_Data under study_:
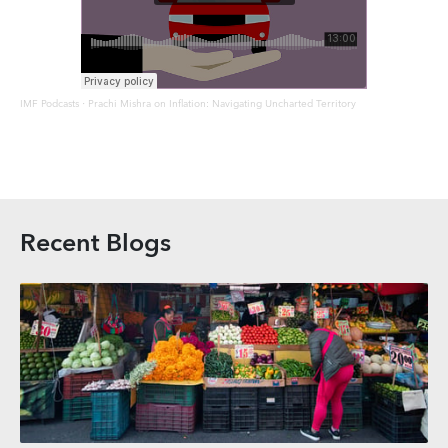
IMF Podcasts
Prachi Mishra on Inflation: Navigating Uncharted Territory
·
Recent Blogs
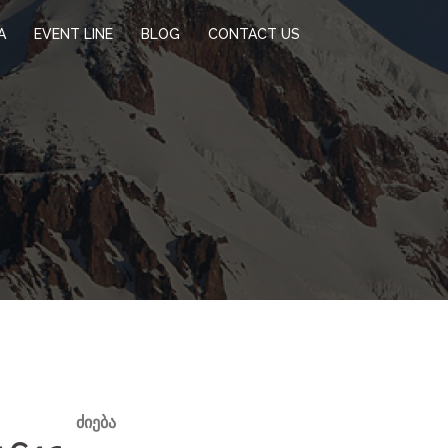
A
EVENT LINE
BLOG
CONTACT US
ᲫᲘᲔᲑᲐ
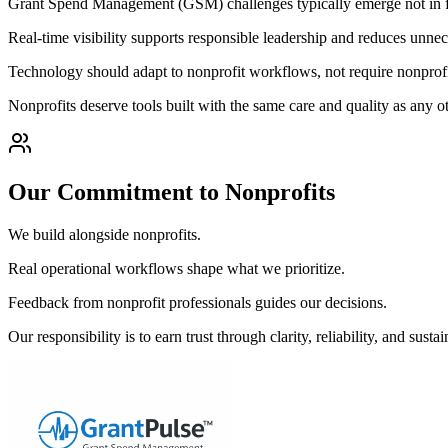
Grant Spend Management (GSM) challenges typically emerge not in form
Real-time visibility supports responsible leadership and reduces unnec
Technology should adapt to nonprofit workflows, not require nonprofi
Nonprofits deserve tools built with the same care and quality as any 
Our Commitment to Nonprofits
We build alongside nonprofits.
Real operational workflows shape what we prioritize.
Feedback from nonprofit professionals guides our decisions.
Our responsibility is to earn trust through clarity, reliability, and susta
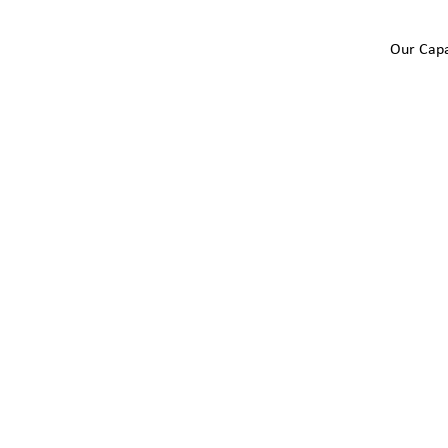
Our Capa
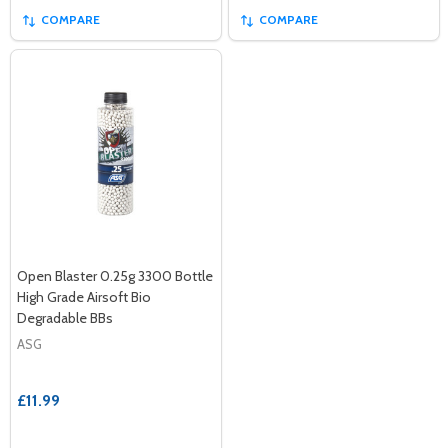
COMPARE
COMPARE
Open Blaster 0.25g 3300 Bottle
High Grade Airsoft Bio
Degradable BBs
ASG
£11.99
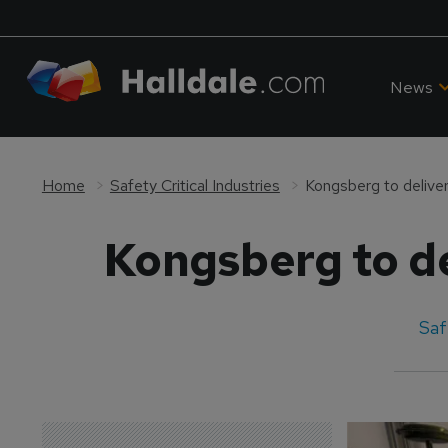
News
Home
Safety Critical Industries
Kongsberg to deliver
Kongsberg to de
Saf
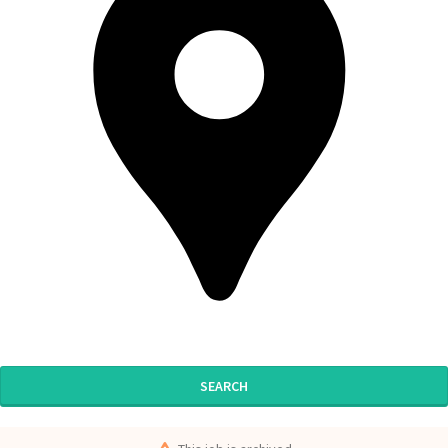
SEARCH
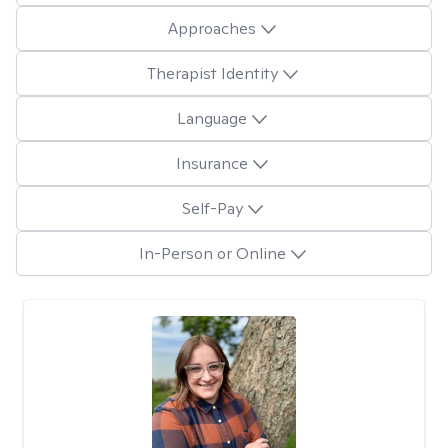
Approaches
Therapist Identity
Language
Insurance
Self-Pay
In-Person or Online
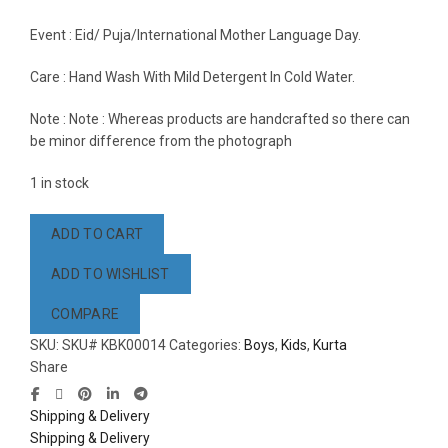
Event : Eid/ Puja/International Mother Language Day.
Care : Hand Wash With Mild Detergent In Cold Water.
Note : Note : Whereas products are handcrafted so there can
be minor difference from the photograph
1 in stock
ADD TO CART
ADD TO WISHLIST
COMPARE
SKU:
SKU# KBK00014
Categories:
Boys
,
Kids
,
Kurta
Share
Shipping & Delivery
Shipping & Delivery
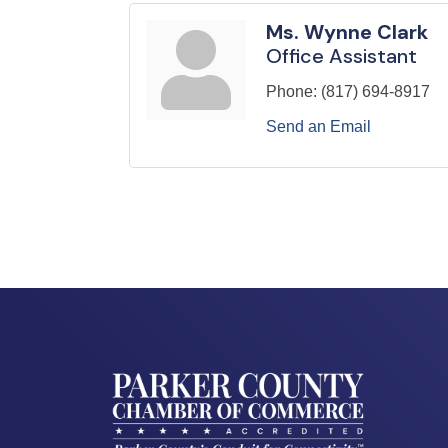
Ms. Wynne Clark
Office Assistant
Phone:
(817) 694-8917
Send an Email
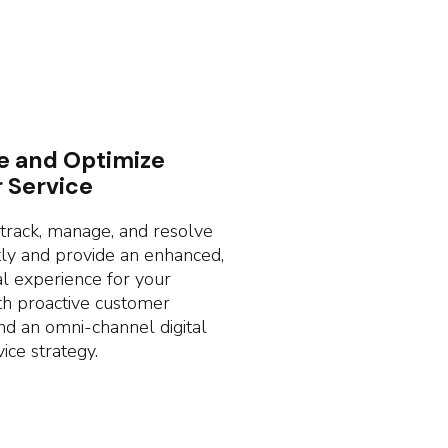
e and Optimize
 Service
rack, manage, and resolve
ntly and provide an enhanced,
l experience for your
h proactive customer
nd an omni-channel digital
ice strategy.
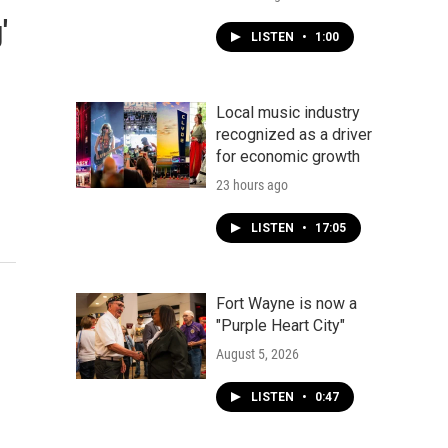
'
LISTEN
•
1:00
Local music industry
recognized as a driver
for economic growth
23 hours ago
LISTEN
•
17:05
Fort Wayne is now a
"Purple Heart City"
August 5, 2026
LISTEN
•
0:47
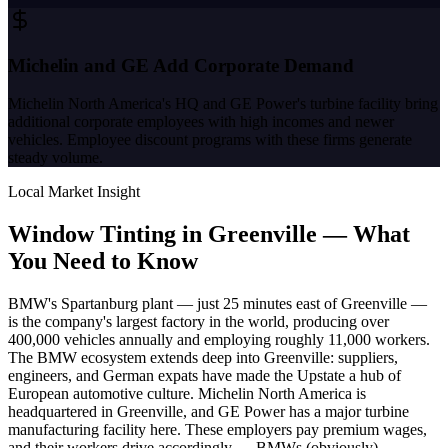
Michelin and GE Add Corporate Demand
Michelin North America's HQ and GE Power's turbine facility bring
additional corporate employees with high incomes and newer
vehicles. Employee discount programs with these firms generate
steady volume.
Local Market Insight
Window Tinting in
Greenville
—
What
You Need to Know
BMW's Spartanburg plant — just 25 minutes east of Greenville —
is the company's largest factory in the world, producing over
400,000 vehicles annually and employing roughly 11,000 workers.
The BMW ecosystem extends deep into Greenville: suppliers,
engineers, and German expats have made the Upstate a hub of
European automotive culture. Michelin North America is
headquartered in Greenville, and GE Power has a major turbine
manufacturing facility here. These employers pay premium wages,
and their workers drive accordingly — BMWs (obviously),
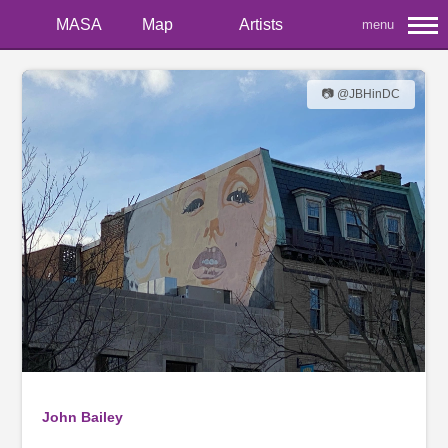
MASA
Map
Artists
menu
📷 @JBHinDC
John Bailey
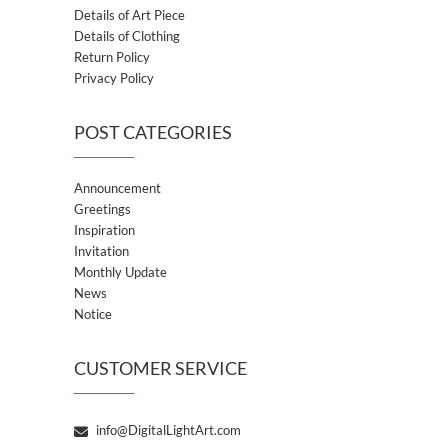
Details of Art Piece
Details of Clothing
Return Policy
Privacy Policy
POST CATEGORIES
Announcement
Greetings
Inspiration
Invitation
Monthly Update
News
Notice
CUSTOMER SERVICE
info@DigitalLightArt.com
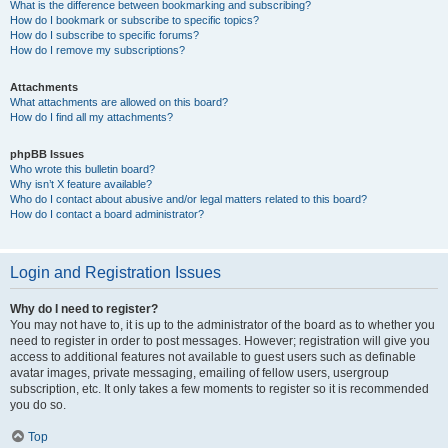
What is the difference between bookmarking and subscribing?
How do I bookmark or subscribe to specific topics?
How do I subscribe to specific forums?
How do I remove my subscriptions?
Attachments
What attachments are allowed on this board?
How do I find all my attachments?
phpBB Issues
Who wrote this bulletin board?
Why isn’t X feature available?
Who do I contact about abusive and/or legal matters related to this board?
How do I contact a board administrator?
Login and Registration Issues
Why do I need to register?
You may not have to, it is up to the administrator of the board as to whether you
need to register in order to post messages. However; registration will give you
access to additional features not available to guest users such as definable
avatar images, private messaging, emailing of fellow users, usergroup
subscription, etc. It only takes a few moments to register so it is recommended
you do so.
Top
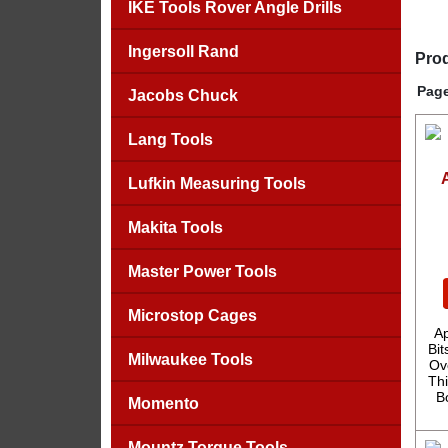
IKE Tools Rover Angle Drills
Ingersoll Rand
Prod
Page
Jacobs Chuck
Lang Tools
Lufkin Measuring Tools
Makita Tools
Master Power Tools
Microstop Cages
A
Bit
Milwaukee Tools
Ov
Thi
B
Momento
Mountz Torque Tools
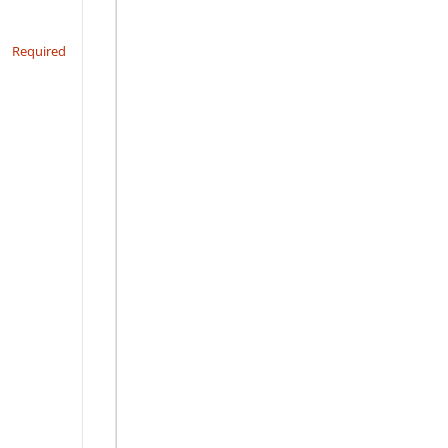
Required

_Exercise_: Every line above should be copied exactly; do not carry over the pictures.

_Your response_:
IMF Podcasts
Prachi Mishra on Inflation: Navigating Uncharted Territory
·
Recent Blogs
A
EVENT LINE
BLOG
CONTACT US
ᲫᲘᲔᲑᲐ
Grant Spend Management (GSM) challenges typically emerge not in form
Real-time visibility supports responsible leadership and reduces unnec
Technology should adapt to nonprofit workflows, not require nonprofi
Nonprofits deserve tools built with the same care and quality as any 
Our Commitment to Nonprofits
We build alongside nonprofits.
Real operational workflows shape what we prioritize.
Feedback from nonprofit professionals guides our decisions.
Our responsibility is to earn trust through clarity, reliability, and susta
Our Capa
COMPARE
COMPARE
Open Blaster 0.25g 3300 Bottle
High Grade Airsoft Bio
Degradable BBs
ASG
£11.99
News
Home
Safety Critical Industries
Kongsberg to deliver
Kongsberg to de
Saf
SEARCH
Approaches
Therapist Identity
Language
Insurance
Self-Pay
In-Person or Online
Event : Eid/ Puja/International Mother Language Day.
Care : Hand Wash With Mild Detergent In Cold Water.
Note : Note : Whereas products are handcrafted so there can
be minor difference from the photograph
1 in stock
ADD TO CART
ADD TO WISHLIST
COMPARE
SKU:
SKU# KBK00014
Categories:
Boys
,
Kids
,
Kurta
Share
Shipping & Delivery
Shipping & Delivery
Ms. Wynne Clark
Office Assistant
Phone:
(817) 694-8917
Send an Email
e and Optimize
 Service
rack, manage, and resolve
ntly and provide an enhanced,
l experience for your
h proactive customer
nd an omni-channel digital
ice strategy.
'
LISTEN
•
1:00
Local music industry
recognized as a driver
for economic growth
23 hours ago
LISTEN
•
17:05
Fort Wayne is now a
"Purple Heart City"
August 5, 2026
LISTEN
•
0:47
Michelin and GE Add Corporate Demand
Michelin North America's HQ and GE Power's turbine facility bring
additional corporate employees with high incomes and newer
vehicles. Employee discount programs with these firms generate
steady volume.
Local Market Insight
Window Tinting in
Greenville
—
What
You Need to Know
BMW's Spartanburg plant — just 25 minutes east of Greenville —
is the company's largest factory in the world, producing over
400,000 vehicles annually and employing roughly 11,000 workers.
The BMW ecosystem extends deep into Greenville: suppliers,
engineers, and German expats have made the Upstate a hub of
European automotive culture. Michelin North America is
headquartered in Greenville, and GE Power has a major turbine
manufacturing facility here. These employers pay premium wages,
and their workers drive accordingly — BMWs (obviously),
MASA
Map
Artists
menu
📷 @JBHinDC
John Bailey
Details of Art Piece
Details of Clothing
Return Policy
Privacy Policy
POST CATEGORIES
Announcement
Greetings
Inspiration
Invitation
Monthly Update
News
Notice
CUSTOMER SERVICE
info@DigitalLightArt.com
What is the difference between bookmarking and subscribing?
How do I bookmark or subscribe to specific topics?
How do I subscribe to specific forums?
How do I remove my subscriptions?
Attachments
What attachments are allowed on this board?
How do I find all my attachments?
phpBB Issues
Who wrote this bulletin board?
Why isn’t X feature available?
Who do I contact about abusive and/or legal matters related to this board?
How do I contact a board administrator?
Login and Registration Issues
Why do I need to register?
You may not have to, it is up to the administrator of the board as to whether you
need to register in order to post messages. However; registration will give you
access to additional features not available to guest users such as definable
avatar images, private messaging, emailing of fellow users, usergroup
subscription, etc. It only takes a few moments to register so it is recommended
you do so.
Top
IKE Tools Rover Angle Drills
Ingersoll Rand
Prod
Page
Jacobs Chuck
Lang Tools
Lufkin Measuring Tools
Makita Tools
Master Power Tools
Microstop Cages
A
Bit
Milwaukee Tools
Ov
Thi
B
Momento
Mountz Torque Tools
Required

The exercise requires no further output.